À Prova de Morte (Death Proof),
de Quentin Tarantino
(EUA, 2007)
por Eduardo Valente

No cinema

Em sua versão internacional (ou seja, desvinculada diretamente do Planeta Terror, de Robert Rodriguez), À Prova de Morte é aberto com uma série de cartelas de créditos, logomarcas e grafismos que remetem à experiência que estes dois filmes, de alguma maneira, buscam emular: a dos filmes B americanos dos anos 70. É um começo que assusta um pouco porque, por mais fetichista que Tarantino sempre tenha se revelado com o cinema daquela década, aqui fica um pouco o medo de que ele se submeta a tão somente fazer uma homenagem, com algo de paródia carinhosa daquele cinema – nada adicionando a ele ou a hoje. No entanto, logo este medo é suplantado pela experiência absolutamente original que é este À Prova de Morte, tão mais importante como produto do cinema atual.

Sim, porque inegavelmente Tarantino quer plantar o seu filme no hoje, e não é por acaso que faz questão de colocar em cena ícones da modernidade como o iPod e as mensagens SMS. Plantados dentro de um filme que retoma em vários sentidos uma estética dos anos 70, trata-se de um anacronismo ao contrário, do tipo que ao mesmo tempo que desloca o espectador chama a atenção para o seu entorno. Há uma outra anedota presente no filme que é reveladora deste sentido que o diretor tenta dar a este seu autêntico “filme experimental”: quando as dublês comentam que hoje em dia quase todas as cenas de ação são feitas por computador, o que tira do cinema um sentido de urgência que ele tinha nos velhos tempos dos efeitos “físicos”.

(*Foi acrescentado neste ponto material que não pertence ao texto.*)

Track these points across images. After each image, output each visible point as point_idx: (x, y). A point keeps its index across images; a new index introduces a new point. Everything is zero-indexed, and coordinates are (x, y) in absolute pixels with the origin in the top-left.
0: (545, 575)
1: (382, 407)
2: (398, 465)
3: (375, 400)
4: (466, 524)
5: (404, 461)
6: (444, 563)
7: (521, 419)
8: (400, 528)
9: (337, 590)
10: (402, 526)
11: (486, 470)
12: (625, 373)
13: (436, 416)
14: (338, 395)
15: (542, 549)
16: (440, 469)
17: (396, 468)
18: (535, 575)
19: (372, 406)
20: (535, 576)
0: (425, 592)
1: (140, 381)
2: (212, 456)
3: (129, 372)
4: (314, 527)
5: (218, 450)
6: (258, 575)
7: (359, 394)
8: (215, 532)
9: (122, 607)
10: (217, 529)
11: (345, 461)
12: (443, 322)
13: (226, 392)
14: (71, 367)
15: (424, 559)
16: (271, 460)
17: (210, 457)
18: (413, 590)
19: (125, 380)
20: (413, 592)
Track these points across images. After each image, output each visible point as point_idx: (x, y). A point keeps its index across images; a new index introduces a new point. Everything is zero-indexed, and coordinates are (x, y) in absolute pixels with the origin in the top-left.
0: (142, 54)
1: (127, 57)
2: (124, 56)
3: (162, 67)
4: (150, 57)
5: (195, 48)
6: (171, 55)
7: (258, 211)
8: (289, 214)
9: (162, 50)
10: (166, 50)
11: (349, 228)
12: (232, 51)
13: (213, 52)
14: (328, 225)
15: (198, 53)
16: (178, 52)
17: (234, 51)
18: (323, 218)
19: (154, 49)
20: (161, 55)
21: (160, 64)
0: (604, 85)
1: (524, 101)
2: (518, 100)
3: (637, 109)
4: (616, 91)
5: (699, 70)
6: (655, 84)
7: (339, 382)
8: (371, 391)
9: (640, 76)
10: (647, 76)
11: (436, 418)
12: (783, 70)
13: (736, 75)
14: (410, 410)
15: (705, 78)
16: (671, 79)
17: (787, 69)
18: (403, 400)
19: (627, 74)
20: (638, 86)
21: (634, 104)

E é aí que descobrimos o que propõe Tarantino com essa retomada de uma determinada produção americana dos anos 70: trata-se, antes de tudo, de louvar uma relação do espectador com o objeto fílmico, aquela que fascinou o próprio Tarantino desde sempre. Porque, assim como nos vários outros gêneros que ele sempre fez questão de louvar (o spaghetti western, os wu xia, filmes de ação em geral, blaxpoitation, etc), o que chama a atenção dele na chamada experiência “grindhouse” é uma relação físico-mitológica entre o espectador e o que ele vê na tela. É uma experiência cuja completude não vem nem da grandiosidade da produção/efeitos, nem da colocação em questão de “importantes temas”, mas sim do efeito mais profundamente humano que o cinema pode ter: o de mexer com a emoção e a experiência física mesma do espectador (pelo medo, excitação sexual, fetichismo, palpitação). E é disso que trata À Prova de Morte, afinal.

De fato, a experiência de ver o filme é uma de catarse. Confirmamos aqui vários dos talentos que já conhecemos de Tarantino (descoberta de atores, escritura fascinante de diálogos, capacidade de misturar uma fauna absolutamente improvável de personagens com a criação de um universo coerente e fascinante em si mesmo), mas para além disso ele adorna seu filme com dois momentos climáticos distintos (o filme é praticamente dividido em duas partes), absolutamente impressionantes. Um deles, pela potência radical e chocante, uma explosão mesmo de adrenalina. O outro, pelo motivo contrário: um dó de peito de uma seqüência de ação e velocidade longuíssima, que nunca se torna repetitiva ou desinteressante.

Se é inegável que À Prova de Morte faz inúmeras referências diretas aos filmes anteriores do diretor, na maioria das vezes de maneira absolutamente jocosa (caso do assobio tornado toque de celular), isso parece menos uma gratuita auto-referência e mais a delineação de um trajeto. Porque, de fato, este parece ser o filme que Tarantino sempre esteve se preparando para fazer. Um filme onde tudo o que era “elogiável” mesmo para a alta cultura cinematográfica em seus filmes anteriores (a cronologia desmontada, o caráter um tanto épico das suas narrativas, a presença de grandes atores-símbolos) fica para trás (ou no mínimo um tanto de lado), e o que importa mesmo é o movimento, são as imagens, são os sons, a música, a completa imersão do espectador numa catarse constante banhada de sexo, de violência, de artifícios, de identificação, de cinema enfim. Porque À Prova de Morte se propõe a ser isso: cinema, puro e simples, num tipo de espetáculo que simplesmente não poderia ser (re)produzido por nenhuma outra forma de arte.